WORK TASK: Rewrite all of the records below, swapping "assistive software" for "screen reader" wherever it occurs and changing nothing else.

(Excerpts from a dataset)
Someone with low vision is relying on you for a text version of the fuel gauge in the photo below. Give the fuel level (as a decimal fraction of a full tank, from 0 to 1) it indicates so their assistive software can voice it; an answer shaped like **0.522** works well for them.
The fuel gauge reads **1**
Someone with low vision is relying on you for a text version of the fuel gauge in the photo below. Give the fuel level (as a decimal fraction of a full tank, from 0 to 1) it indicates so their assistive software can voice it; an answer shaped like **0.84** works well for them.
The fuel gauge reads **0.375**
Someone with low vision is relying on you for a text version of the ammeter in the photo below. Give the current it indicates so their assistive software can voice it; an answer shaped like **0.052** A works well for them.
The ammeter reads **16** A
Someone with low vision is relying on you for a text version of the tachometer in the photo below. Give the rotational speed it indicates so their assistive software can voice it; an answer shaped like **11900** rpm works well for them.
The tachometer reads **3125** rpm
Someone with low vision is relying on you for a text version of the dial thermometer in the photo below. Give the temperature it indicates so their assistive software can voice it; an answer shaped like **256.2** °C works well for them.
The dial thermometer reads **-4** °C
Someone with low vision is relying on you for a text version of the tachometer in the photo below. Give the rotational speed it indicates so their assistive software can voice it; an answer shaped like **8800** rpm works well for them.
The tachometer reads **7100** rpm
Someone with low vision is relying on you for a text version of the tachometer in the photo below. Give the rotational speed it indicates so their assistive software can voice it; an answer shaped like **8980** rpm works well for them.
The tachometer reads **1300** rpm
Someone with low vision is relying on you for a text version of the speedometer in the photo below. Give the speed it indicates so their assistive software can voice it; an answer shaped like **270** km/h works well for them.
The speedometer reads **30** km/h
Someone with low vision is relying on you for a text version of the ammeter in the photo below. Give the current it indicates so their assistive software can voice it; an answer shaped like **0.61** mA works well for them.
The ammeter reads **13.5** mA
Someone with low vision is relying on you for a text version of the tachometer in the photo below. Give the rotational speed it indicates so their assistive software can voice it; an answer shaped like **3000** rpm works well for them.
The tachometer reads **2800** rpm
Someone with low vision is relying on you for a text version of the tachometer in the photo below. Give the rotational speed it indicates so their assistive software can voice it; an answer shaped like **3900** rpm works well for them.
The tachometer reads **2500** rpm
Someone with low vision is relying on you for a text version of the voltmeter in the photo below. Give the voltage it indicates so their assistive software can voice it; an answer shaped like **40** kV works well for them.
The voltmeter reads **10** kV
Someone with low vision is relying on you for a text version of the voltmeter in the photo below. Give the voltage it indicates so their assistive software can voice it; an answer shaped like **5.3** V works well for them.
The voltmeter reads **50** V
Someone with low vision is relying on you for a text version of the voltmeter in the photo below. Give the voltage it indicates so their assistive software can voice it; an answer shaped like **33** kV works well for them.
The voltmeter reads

RESULT:
Someone with low vision is relying on you for a text version of the fuel gauge in the photo below. Give the fuel level (as a decimal fraction of a full tank, from 0 to 1) it indicates so their screen reader can voice it; an answer shaped like **0.522** works well for them.
The fuel gauge reads **1**
Someone with low vision is relying on you for a text version of the fuel gauge in the photo below. Give the fuel level (as a decimal fraction of a full tank, from 0 to 1) it indicates so their screen reader can voice it; an answer shaped like **0.84** works well for them.
The fuel gauge reads **0.375**
Someone with low vision is relying on you for a text version of the ammeter in the photo below. Give the current it indicates so their screen reader can voice it; an answer shaped like **0.052** A works well for them.
The ammeter reads **16** A
Someone with low vision is relying on you for a text version of the tachometer in the photo below. Give the rotational speed it indicates so their screen reader can voice it; an answer shaped like **11900** rpm works well for them.
The tachometer reads **3125** rpm
Someone with low vision is relying on you for a text version of the dial thermometer in the photo below. Give the temperature it indicates so their screen reader can voice it; an answer shaped like **256.2** °C works well for them.
The dial thermometer reads **-4** °C
Someone with low vision is relying on you for a text version of the tachometer in the photo below. Give the rotational speed it indicates so their screen reader can voice it; an answer shaped like **8800** rpm works well for them.
The tachometer reads **7100** rpm
Someone with low vision is relying on you for a text version of the tachometer in the photo below. Give the rotational speed it indicates so their screen reader can voice it; an answer shaped like **8980** rpm works well for them.
The tachometer reads **1300** rpm
Someone with low vision is relying on you for a text version of the speedometer in the photo below. Give the speed it indicates so their screen reader can voice it; an answer shaped like **270** km/h works well for them.
The speedometer reads **30** km/h
Someone with low vision is relying on you for a text version of the ammeter in the photo below. Give the current it indicates so their screen reader can voice it; an answer shaped like **0.61** mA works well for them.
The ammeter reads **13.5** mA
Someone with low vision is relying on you for a text version of the tachometer in the photo below. Give the rotational speed it indicates so their screen reader can voice it; an answer shaped like **3000** rpm works well for them.
The tachometer reads **2800** rpm
Someone with low vision is relying on you for a text version of the tachometer in the photo below. Give the rotational speed it indicates so their screen reader can voice it; an answer shaped like **3900** rpm works well for them.
The tachometer reads **2500** rpm
Someone with low vision is relying on you for a text version of the voltmeter in the photo below. Give the voltage it indicates so their screen reader can voice it; an answer shaped like **40** kV works well for them.
The voltmeter reads **10** kV
Someone with low vision is relying on you for a text version of the voltmeter in the photo below. Give the voltage it indicates so their screen reader can voice it; an answer shaped like **5.3** V works well for them.
The voltmeter reads **50** V
Someone with low vision is relying on you for a text version of the voltmeter in the photo below. Give the voltage it indicates so their screen reader can voice it; an answer shaped like **33** kV works well for them.
The voltmeter reads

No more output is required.